Collection entries:
(begin)
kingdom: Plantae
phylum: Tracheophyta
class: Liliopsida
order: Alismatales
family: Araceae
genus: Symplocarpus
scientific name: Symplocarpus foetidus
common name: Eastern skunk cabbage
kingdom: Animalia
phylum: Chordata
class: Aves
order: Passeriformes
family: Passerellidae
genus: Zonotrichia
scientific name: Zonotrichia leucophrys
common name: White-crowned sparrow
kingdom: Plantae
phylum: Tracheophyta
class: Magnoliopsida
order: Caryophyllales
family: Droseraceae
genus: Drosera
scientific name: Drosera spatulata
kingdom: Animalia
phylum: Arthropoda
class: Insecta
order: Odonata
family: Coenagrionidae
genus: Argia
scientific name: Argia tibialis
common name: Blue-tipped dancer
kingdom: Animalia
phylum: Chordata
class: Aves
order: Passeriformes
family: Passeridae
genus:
(end)
▸ **Direction**
Reproduce verbatim the lines of the items above, from the line containing "genus: Drosera" through the last line of the items, both ends included.

▸ **Output**
genus: Drosera
scientific name: Drosera spatulata
kingdom: Animalia
phylum: Arthropoda
class: Insecta
order: Odonata
family: Coenagrionidae
genus: Argia
scientific name: Argia tibialis
common name: Blue-tipped dancer
kingdom: Animalia
phylum: Chordata
class: Aves
order: Passeriformes
family: Passeridae
genus:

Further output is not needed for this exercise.